Latest DBPedia 2019 Release: detailed statistics

Hi:

I am currently working on a research paper that introduces DBPedia knowledge graph/ontology and includes an evaluation of the timbr.ai DBPedia tool.

Is there any document including the latest DBPedia 2019 release, detailed statistics as done in other DBPedia reports such as “DBpedia – A large-scale, multilingual knowledge base extracted from Wikipedia” or similar.

Any help will be highly appreciated (including the references to such documents)

Best Regards

Carlos F. Enguix

@cenguix No, it got much more complicated and is still work in progress. The good thing now is that if we implement it once, we can update it on a monthly basis.
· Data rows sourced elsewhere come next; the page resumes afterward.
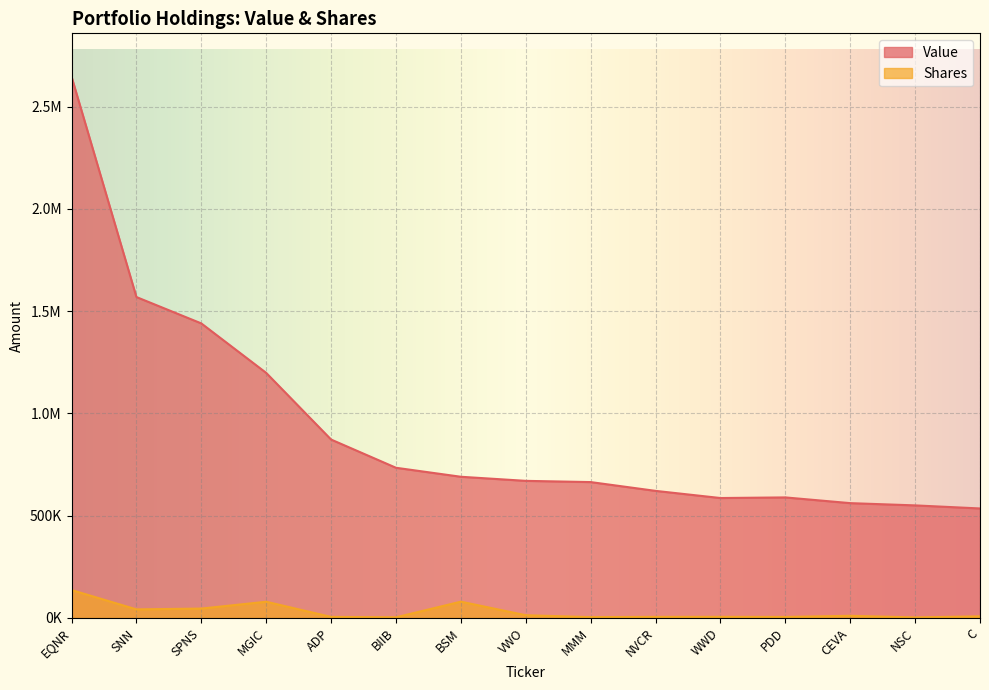

Between MGIC and WWD, which series saw the biggest shift?

Value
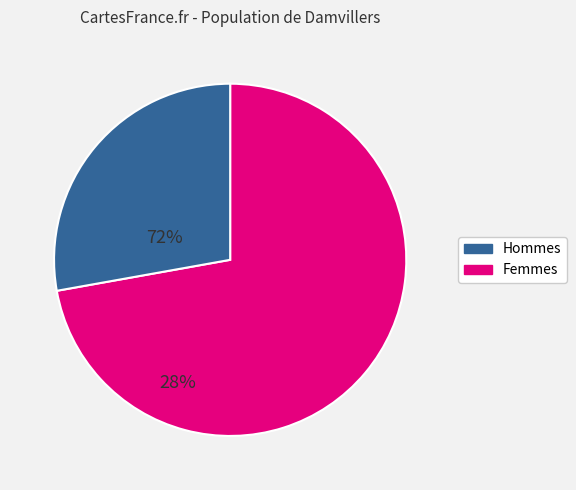

Is there a majority slice in this chart?

Yes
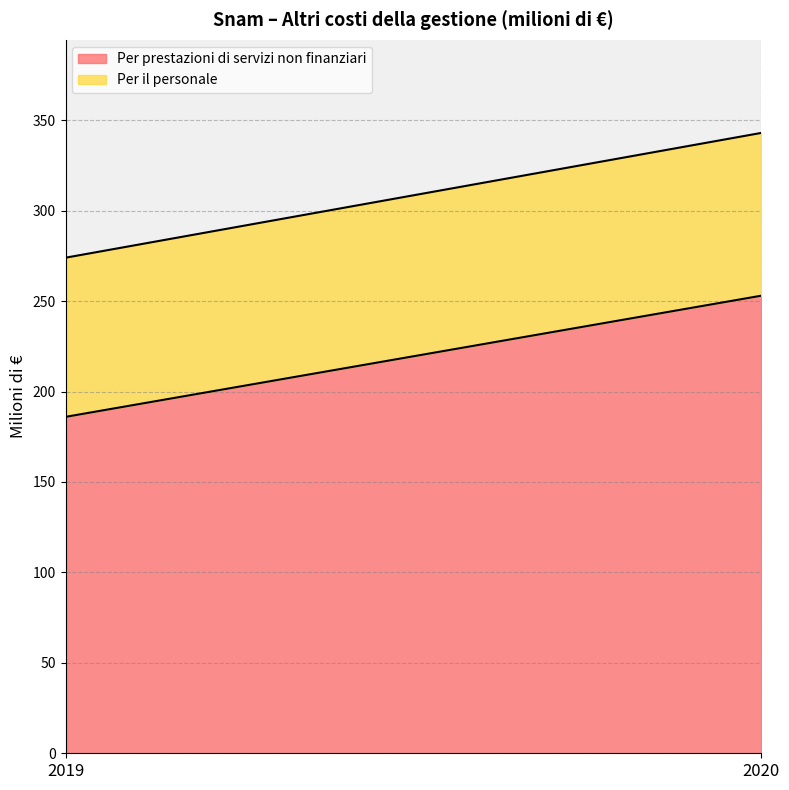

What is the sum of the Per prestazioni di servizi non finanziari values at 2020 and 2019?

439.0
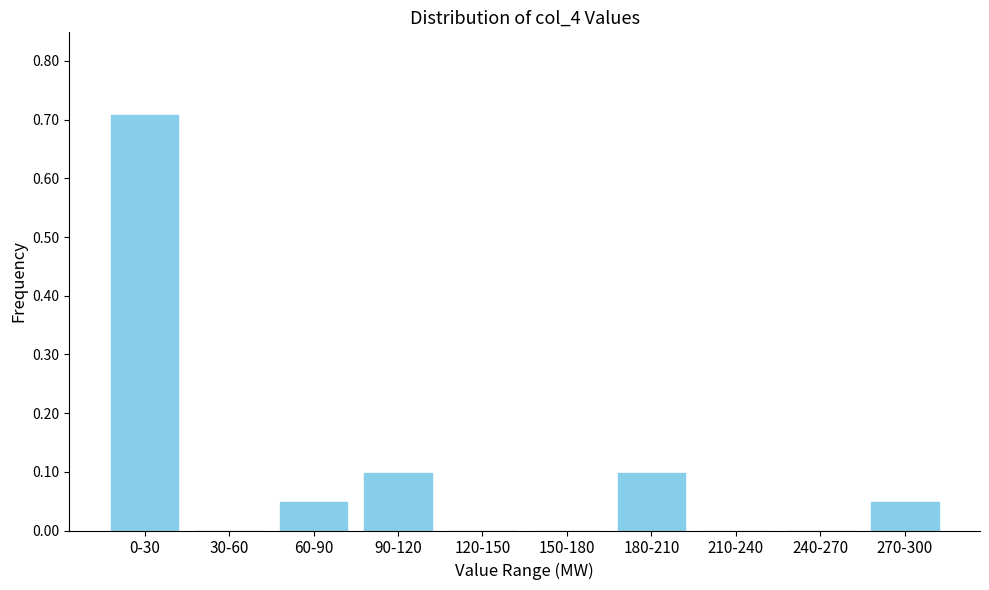

The chart shows a value of 0.0 at 270-300. True or false?

True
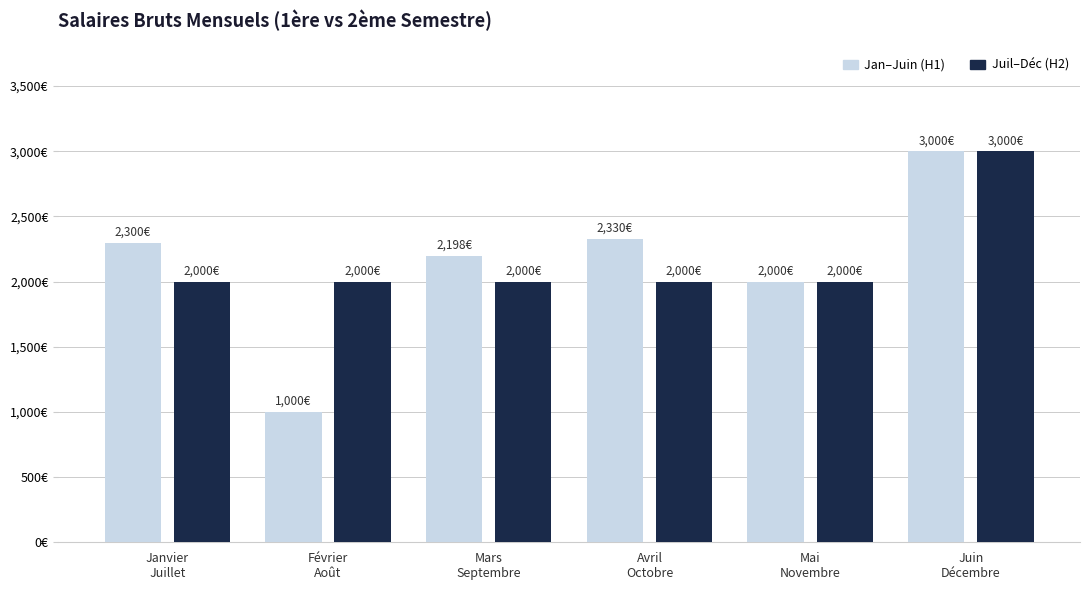

The value of Juil–Déc (H2) at Février
Août is 2000.0. True or false?

True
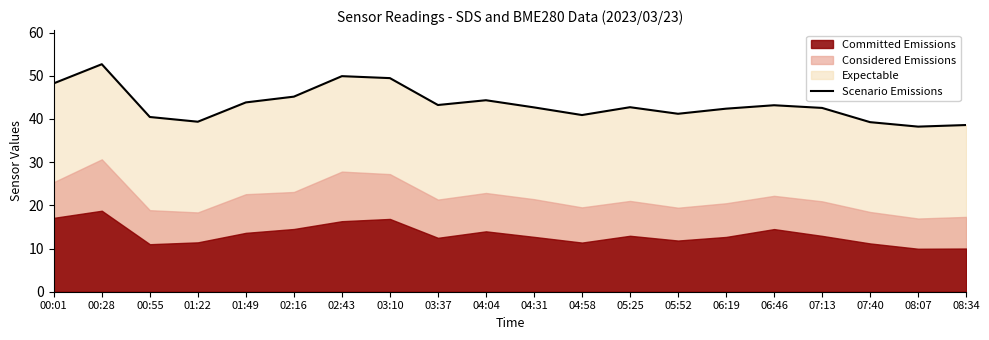

How many interior local valleys (lower than both neighbors) does the data have?

5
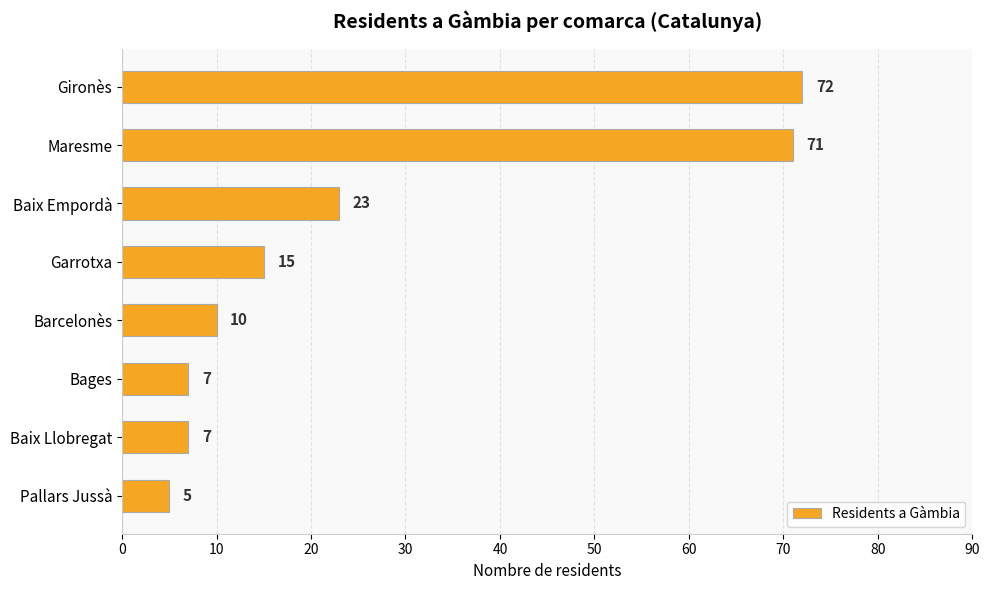

What is the change in value from Barcelonès to Pallars Jussà?

-5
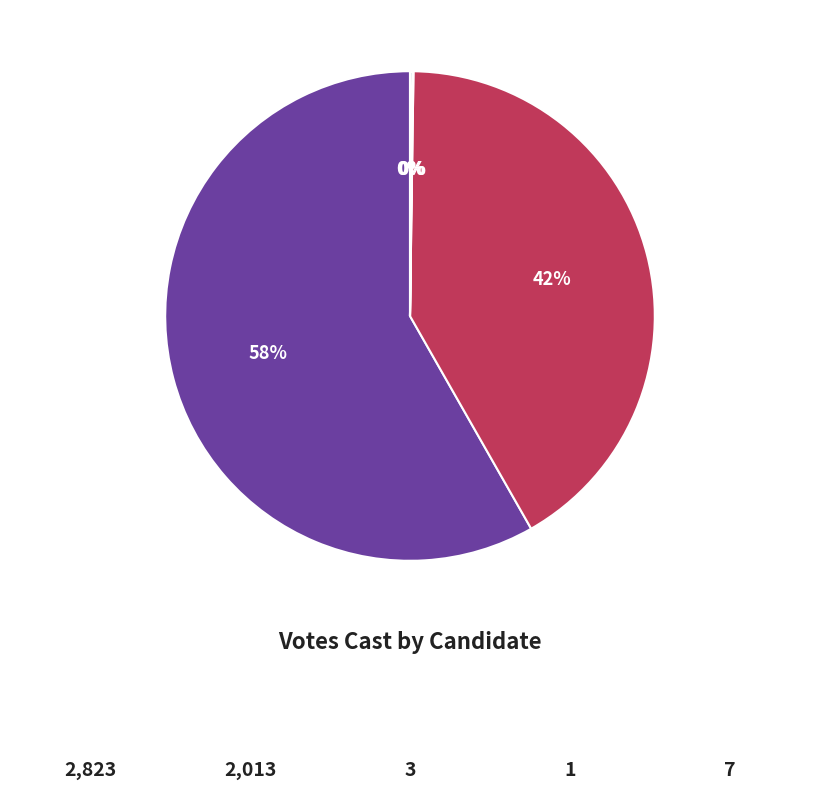

Does any single category account for the majority?

Yes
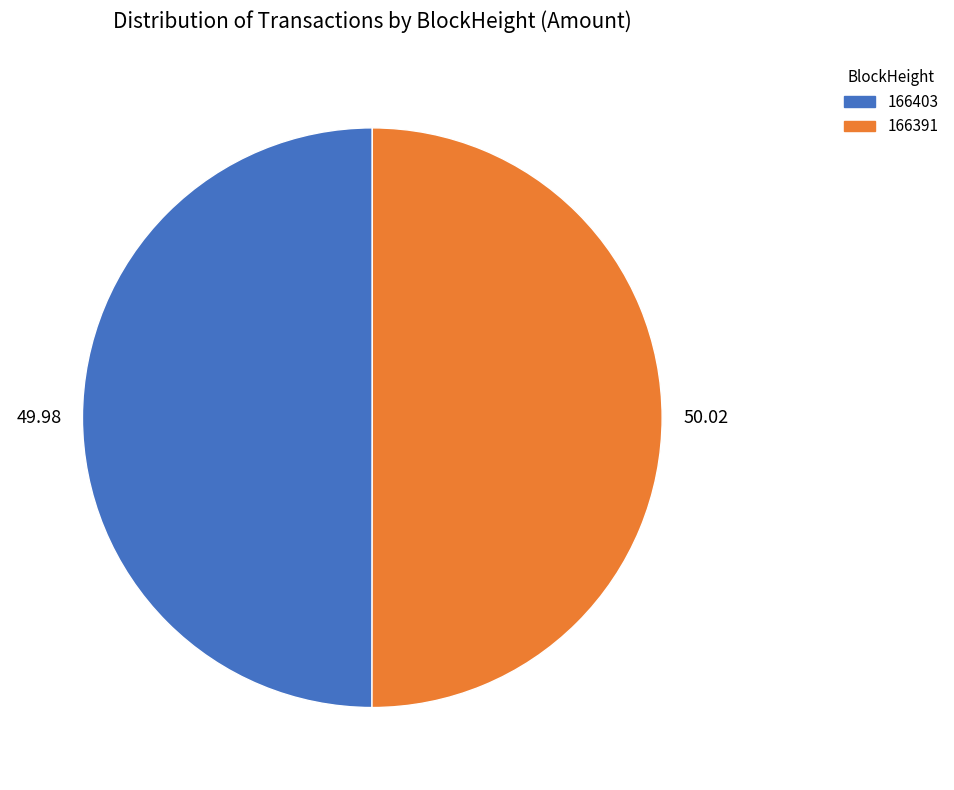

Approximately how many times larger is the value at 166391 compared to 166403?

1.0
Overall we have several main DBpedia datasets now.

  1. the regular extraction is now split into modules. They are like building blocks and are called https://databus.dbpedia.org/dbpedia/[generic|mappings|wikidata|text] and are complemented by external data such as https://databus.dbpedia.org/propan/lhd/linked-hypernyms or https://databus.dbpedia.org/kurzum/cleaned-data/geonames/2018.03.11
  2. Prefusion: We aggregate all components above into a prefused graph with provenance. You can find the latest files, partitioned by property here: https://databus.dbpedia.org/vehnem/flexifusion/prefusion/2019.11.01 and look at it via https://global.dbpedia.org
  3. from this prefusion, we will export several use-case specific datasets via FlexiFusion. The paper at https://svn.aksw.org/papers/2019/ISWC_FlexiFusion/public.pdf contains statistics. There is a default fusion produced by it, which is loaded into timbr.ai . I need to check whether there is an updated version yet.
  4. we also do normal collections as well as enriched collections, which is discussed here: DBpedia Dataset 2019-08-30 (Pre-Release)

The DBpedia project would benefit immensely, if you could contribute some good statistics. We could consolidate them and run them each month. Besides the ontological classification, we will also focus on properties more to partition the graph. You can already query the aggregated file by property with this databus query
The next releases will have much better provenance in the JSON-LD

Hi Sebastian:

Thanks a lot for the links provided and the link to the latest DBPedia status article: “DBpedia FlexiFusion The Best of Wikipedia, Wikidata, Your Data”. I enjoyed reading the article and definitely I will include a reference to such article.

Best Regards

Carlos F. Enguix

@cenguix there is also a dev version of the new fusion. It is also partitioned by property, but it already made the decision about which source to use, i.e. it is in NTriples and not JSON-LD: https://databus.dbpedia.org/vehnem/flexifusion/fusion/2019.11.15

I think it is decent alread, but we also found some things, which we will change for the next release, i.e. we forgot to include geonames links and also included Wikimedia commons, which is disparate to other sources and therefore doesn’t fuse well yet.